I've heard there were issues with the Balanced Power Plan when upgrading from SP2 to SP3 with SQL Server 2008 R2, but this server has had SP3 installed for over a year now. I tried changing to the High Performance Plan anyway, but that made no difference to the speed of the backups.
I also checked if there were any pending sp_configure changes that would kick-in (or kick-out) after a restart, but the Error Logs did not show any changes.
Is it possible that the Network Adapters would somehow reset after a re-boot? One of the Windows updates was for the "Intel Ethernet Server Adapter X520-2". Could that be an issue? Would the Jumbo Frames size, or anything other configuration value, reset itself after a driver update?
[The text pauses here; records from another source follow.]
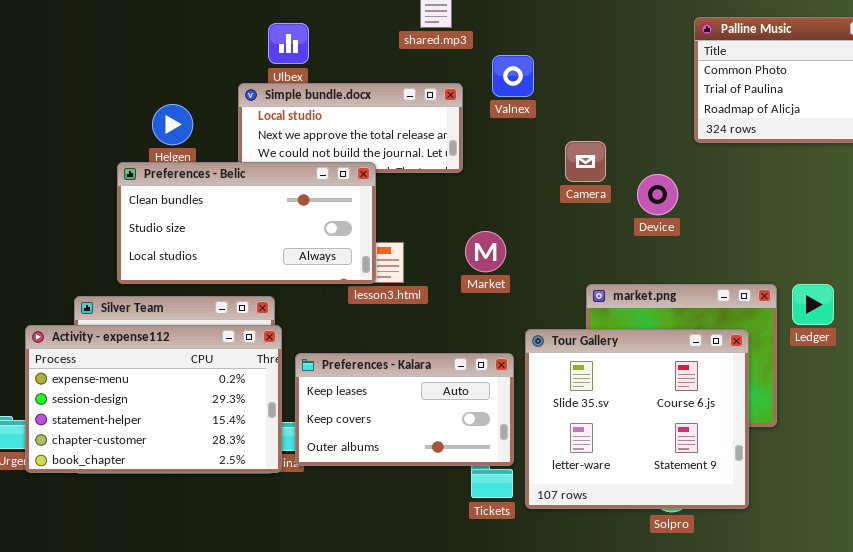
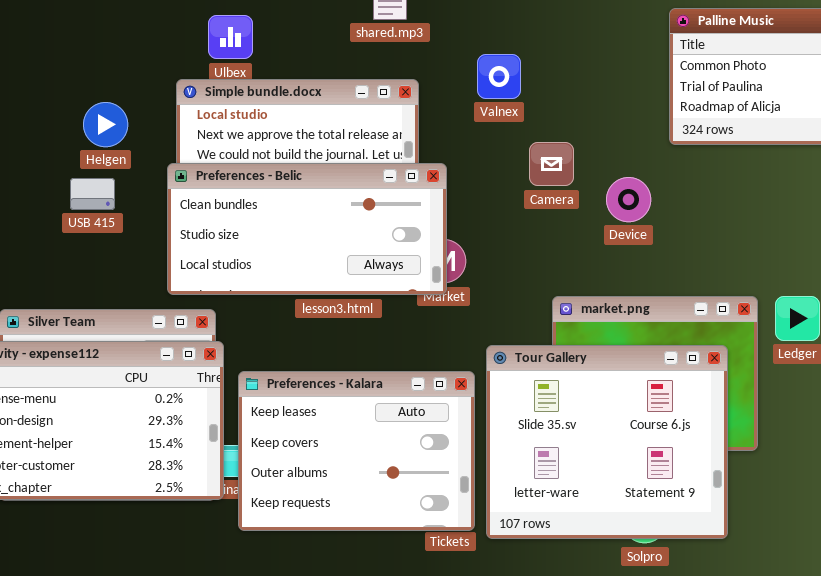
Valnex: [492,55,534,97] -> [477,54,521,99], moved
Preferences - Belic: [117,162,376,284] -> [167,163,447,295], moved
Preferences - Kalara: [295,353,514,466] -> [238,371,475,531], resized

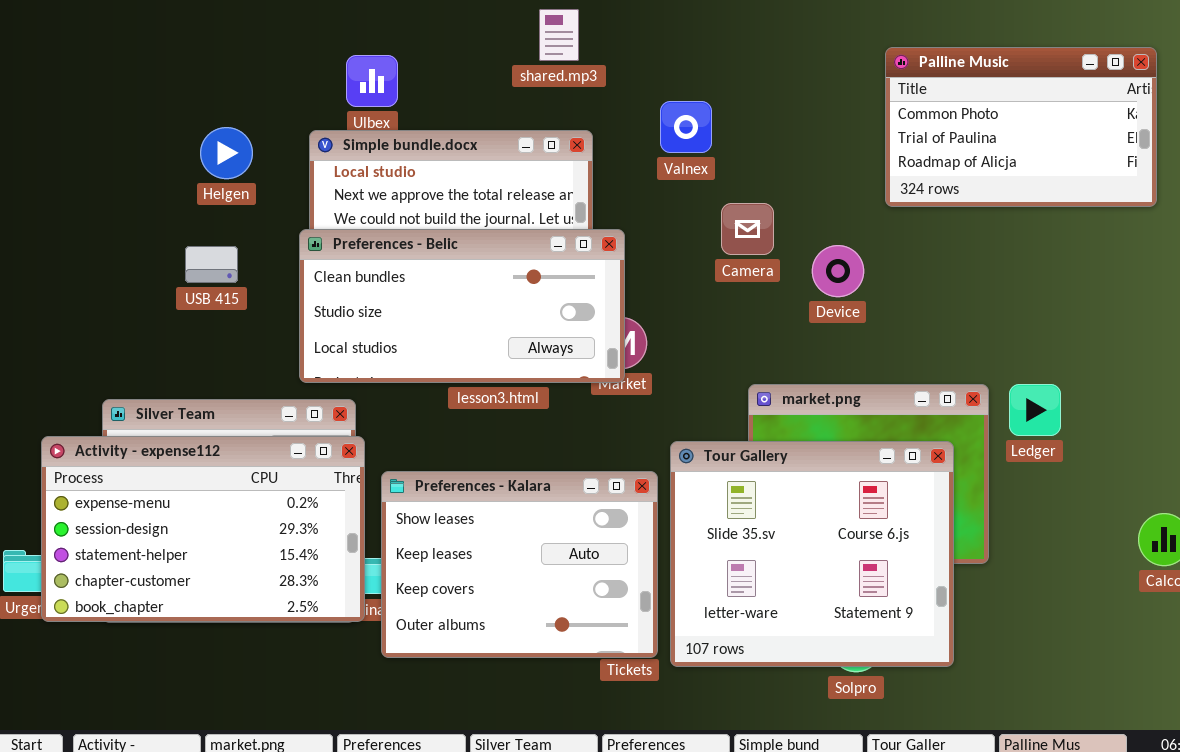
Helgen: [83,102,128,147] -> [200,127,253,179], moved
Preferences - Kalara: [238,371,475,531] -> [381,471,658,658], scrolled up 1 row

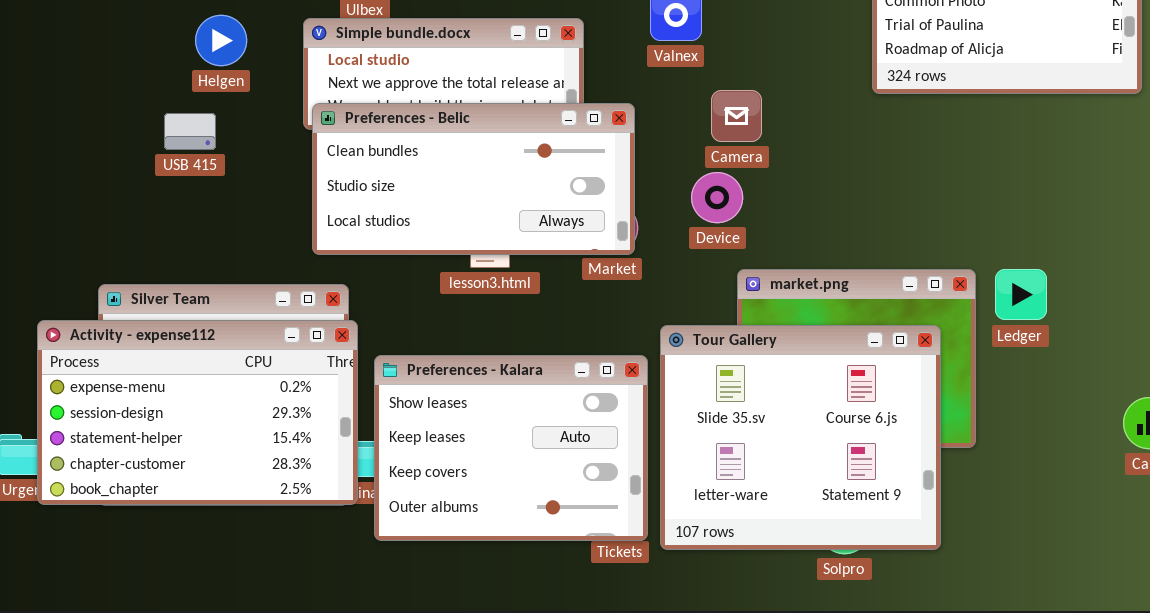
Preferences - Belic: [299,229,625,383] -> [312,103,635,255], moved
Device: [812,245,864,297] -> [691,172,743,223], moved
USB 415: [185,246,238,283] -> [164,113,216,150], moved

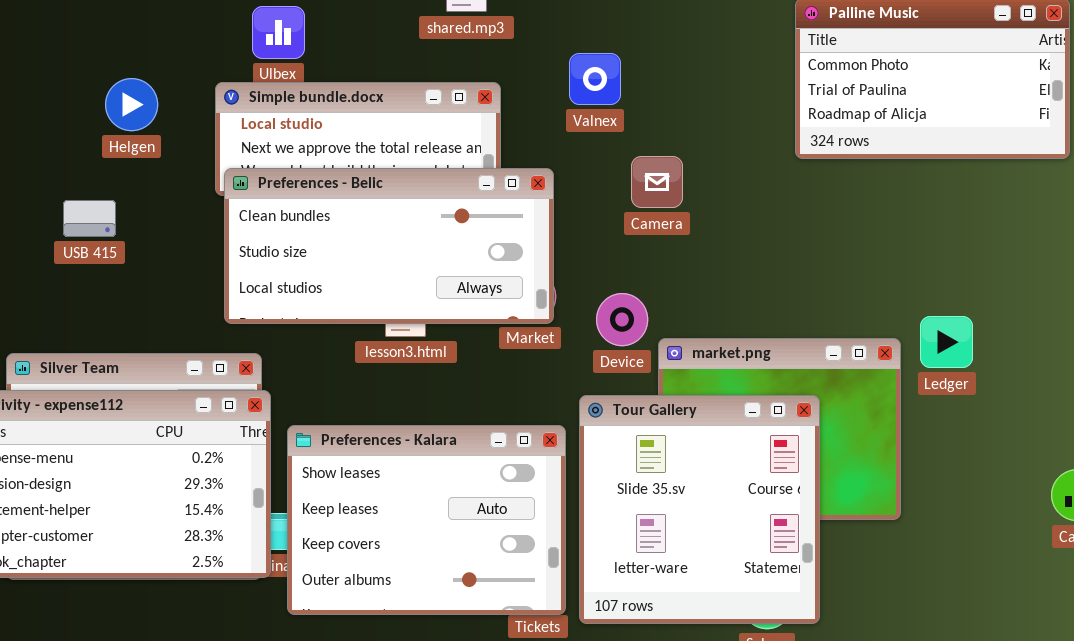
USB 415: [164,113,216,150] -> [63,200,116,237], moved
Device: [691,172,743,223] -> [596,293,648,346], moved
Ledger: [995,269,1047,320] -> [920,316,973,368], moved
Tour Gallery: [660,325,941,550] -> [579,395,820,624], resized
To give more information about the slow backups, the biggest database I backup is about 3TB, hosted on one Windows drive letter. That Windows drive is made up of six 820GB spindle drives (strictly speaking, it's twelve drives in a RAID-1 formation). Previously, this database would backup in about 3.5 hours at a rate of 192 MB/sec. Now it takes 20 hours at a rate of 32 MB/sec, and I don't understand what's changed. It seems that in the past, data must have been pulled from all six drives simultaneously during the backup to achieve 192 MB/sec, but now I'm guessing the backup is pulling data from just one drive at a time (checking with PerfMon), hence 32 MB/sec. Why? Could this have been caused by a change in the RAID controller, the network adapters, the SQL Server backup command itself, or what? And is it typical for data to be read/written from an array of drives in a parallel fashion? If so, what piece of hardware controls this?
Best Answer
This is a bit of a fishing expedition but here would be my troubleshooting process assuming you don't have your own stats to help clear things up.
Check the history of database size and compressed backup size from your msdb catalogs. Have they changed over the past few weeks.
You need to talk to the staff who are managing the Infrastructure and SAN.
If you're still stuck with no metrics of any kind, go back to your msdb information and use the timings to calculate an MB/s for backups. Now take a copy only backup to NUL (note: this will put a negative load on your system of course) and compare.
If all of this fails for some reason...
As you can see, if you have no previously recorded information about how the system should be acting, it's a matter of thinking of everything it could possibly be, and working out how you're going to rule that in or out through expensive and time wasting investigation. But them's the breaks.